Confusing criticism of the government with subversion of the state, sending critics to prison for what they spoke or wrote; classifying facts that the public should know as state secrets, for example the student death toll in 2008 Sichuan earthquake – these are why the officials want to restrict free speech on the Internet [so that their negligence, or more importantly, governing legitimacy, won’t be questioned].

At the same time, they repeatedly issue the old-fashioned charges of spreading rumors. Even if someone really did spread rumors, the root cause lay with the government’s withholding of the truth and its noncompliance with the Regulation of the People's Republic of China on the Disclosure of Government Information. Instead of meting out punishment for those criminal actions of withholding the facts, the authorities penalized only those spreading rumors. Let's not forget that rumors can exist because the truth is not disclosed. How would the public be convinced when the culprit can walk free while those trivial offenders are punished? Moreover, without disclosure of the truth, the authorities' repeated statement that “rumors stop at the wise” is just a typical saying to fool the public. Rumors would only be stopped by disclosure of information, revelation of the truth, and freedom of speech. In a society where the truth is kept secret, to expect rumors to stop at the wise would be both ridiculous and impossible because that would need the entire society to consist only of the wise. No society is like that. In societies where few or no rumors exist, there are always channels for the truth that the public should know to be exposed [without additional requirements].

Netizens have to register their identity before they publish any blog posts or reply to any threads. This would soon be a new Internet regulation in Hangzhou. To comply with the principle that one should not make statements that are not supported by evidence, this article should perhaps entitle “The fear of Hangzhou government officials”. But the problem is, nowadays the Chinese government often make clever use of tentative approaches to implement measures that would attract much objection from the people. They would adopt such measures in a smaller scale, at certain locations first. Just like this time, the authorities implemented first in Hangzhou these regulations so as to test the waters. If this triggers no massive opposition from the people, stir up no criticism across the Internet, and result in no lawsuit of violation of freedom of speech, then it is very likely that the authorities would implement those local measures across the country, there by stepping up nationwide control of speech and the Internet. Because of information asymmetry, and control of free speech, we might speculate on [what follows] this experiment of tightening control of the Internet, commissioned to China Internet Association and the local government by officials at higher levels.

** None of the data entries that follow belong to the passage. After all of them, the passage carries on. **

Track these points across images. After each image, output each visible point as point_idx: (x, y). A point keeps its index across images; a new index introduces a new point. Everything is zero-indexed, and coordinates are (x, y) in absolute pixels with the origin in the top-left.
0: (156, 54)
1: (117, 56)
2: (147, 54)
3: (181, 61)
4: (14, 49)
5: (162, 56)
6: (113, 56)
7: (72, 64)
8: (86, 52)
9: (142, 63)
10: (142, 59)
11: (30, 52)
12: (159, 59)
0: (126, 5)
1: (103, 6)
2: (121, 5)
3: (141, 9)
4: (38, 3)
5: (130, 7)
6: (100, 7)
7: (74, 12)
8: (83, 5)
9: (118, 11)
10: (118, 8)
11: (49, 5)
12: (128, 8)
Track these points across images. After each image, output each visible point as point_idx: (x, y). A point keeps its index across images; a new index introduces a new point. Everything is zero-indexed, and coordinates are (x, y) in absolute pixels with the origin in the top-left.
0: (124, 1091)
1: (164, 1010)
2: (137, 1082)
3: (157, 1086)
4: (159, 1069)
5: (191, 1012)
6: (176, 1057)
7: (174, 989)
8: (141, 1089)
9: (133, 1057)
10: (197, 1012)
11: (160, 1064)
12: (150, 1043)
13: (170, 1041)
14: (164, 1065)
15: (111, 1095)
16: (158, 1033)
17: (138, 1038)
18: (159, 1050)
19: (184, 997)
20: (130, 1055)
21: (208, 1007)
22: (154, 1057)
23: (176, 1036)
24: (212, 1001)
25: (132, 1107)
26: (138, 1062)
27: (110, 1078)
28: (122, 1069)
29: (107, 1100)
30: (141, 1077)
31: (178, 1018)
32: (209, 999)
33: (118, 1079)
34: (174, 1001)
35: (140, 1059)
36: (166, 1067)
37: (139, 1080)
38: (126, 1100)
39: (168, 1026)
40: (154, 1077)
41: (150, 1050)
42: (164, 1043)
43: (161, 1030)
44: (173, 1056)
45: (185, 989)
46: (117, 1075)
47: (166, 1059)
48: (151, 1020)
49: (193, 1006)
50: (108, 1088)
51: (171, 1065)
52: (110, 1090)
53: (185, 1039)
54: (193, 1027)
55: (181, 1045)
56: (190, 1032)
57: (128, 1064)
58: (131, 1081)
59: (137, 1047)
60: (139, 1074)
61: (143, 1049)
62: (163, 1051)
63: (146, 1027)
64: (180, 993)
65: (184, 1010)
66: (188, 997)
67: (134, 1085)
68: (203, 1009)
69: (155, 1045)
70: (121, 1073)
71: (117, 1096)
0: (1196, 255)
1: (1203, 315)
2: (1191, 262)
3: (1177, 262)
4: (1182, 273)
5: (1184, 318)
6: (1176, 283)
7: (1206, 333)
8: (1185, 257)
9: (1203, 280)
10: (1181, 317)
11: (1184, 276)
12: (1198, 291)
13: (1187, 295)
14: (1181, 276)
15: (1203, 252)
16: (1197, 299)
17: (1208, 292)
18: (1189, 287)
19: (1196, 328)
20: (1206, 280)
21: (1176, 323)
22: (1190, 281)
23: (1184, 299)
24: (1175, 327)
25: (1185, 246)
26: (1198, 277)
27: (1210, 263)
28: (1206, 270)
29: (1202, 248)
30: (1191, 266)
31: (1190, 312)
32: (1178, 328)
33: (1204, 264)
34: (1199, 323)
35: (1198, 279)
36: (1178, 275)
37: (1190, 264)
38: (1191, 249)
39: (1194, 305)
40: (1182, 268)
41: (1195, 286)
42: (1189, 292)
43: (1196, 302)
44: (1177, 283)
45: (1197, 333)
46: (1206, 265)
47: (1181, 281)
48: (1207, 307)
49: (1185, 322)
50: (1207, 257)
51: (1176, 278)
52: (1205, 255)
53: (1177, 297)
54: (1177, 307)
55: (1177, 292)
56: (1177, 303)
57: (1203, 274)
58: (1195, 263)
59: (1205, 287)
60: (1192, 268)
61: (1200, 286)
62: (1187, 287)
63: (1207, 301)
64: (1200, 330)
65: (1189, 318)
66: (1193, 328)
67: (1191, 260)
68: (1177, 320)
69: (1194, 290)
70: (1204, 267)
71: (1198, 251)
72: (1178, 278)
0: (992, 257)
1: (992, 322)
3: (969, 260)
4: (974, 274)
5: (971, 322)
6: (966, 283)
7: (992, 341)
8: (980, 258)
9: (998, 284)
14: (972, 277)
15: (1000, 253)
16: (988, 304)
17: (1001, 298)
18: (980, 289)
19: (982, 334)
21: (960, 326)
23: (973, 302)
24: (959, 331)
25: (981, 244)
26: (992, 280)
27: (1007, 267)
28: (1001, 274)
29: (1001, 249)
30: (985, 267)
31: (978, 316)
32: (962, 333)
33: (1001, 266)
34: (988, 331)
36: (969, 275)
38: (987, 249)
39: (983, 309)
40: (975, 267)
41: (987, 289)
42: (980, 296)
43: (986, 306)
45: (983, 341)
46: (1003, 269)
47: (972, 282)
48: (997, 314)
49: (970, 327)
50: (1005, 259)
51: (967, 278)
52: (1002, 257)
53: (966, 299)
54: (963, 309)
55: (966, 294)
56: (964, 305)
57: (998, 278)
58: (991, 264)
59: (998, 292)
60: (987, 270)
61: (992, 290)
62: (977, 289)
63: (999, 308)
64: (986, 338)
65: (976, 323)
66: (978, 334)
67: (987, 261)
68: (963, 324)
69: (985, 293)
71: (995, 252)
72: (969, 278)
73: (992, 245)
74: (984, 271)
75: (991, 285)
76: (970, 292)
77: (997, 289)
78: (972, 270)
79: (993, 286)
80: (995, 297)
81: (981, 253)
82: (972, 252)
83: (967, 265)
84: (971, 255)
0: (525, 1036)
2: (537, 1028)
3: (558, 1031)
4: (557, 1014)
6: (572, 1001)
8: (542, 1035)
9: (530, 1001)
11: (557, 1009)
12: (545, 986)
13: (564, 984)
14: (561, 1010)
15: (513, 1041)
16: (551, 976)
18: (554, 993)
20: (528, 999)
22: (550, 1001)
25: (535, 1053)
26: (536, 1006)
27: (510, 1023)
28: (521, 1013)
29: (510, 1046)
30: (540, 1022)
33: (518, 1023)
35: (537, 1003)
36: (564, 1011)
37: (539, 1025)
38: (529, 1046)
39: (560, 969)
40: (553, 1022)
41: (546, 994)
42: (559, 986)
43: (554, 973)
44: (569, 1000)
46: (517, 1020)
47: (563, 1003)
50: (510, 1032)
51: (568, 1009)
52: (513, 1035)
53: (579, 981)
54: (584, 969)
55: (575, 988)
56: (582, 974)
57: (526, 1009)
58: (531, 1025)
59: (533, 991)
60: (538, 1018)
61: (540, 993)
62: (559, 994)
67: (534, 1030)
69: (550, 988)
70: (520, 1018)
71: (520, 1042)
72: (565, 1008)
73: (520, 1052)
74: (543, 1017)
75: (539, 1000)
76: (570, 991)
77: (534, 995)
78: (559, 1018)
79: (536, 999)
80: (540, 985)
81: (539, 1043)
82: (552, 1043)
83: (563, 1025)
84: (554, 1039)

In fact, which local government in this country would not be interested to impose measures similar to that in Hangzhou, and tighten control of the relatively free speech on the Internet? If all local governments share this desire, then why are they not introducing these? That’s because the highest authorities are afraid that if such measures are implemented all at once everywhere, there will be repercussions. And in fact it is not necessary for each local government to separately introduce measures that are about to be in place in Hangzhou, if there aren’t a noticeable public outcry to stop it. A more authoritative and economical way to make such regulations nationwide would be for the Chinese Rubber Stamp Association, the NPC, to pass a new law based on the one introduced in Hangzhou. We should refrain from speculating the motives of other individuals; but as for a government that does not disclose information – or even if it does – we have the rights to find out its malice intent. Because the government may change its policies or take measures to its own advantage any time. What happens now to netizens in Hangzhou may happen to us tomorrow, for this reason we should not sit and watch; we should rationally express our dissatisfaction in every possible way and show our support for them and for freedom of speech. Otherwise if the central government spread nationwide “the advanced experience of Hangzhou”, the network of this country would end up become a genuine prison.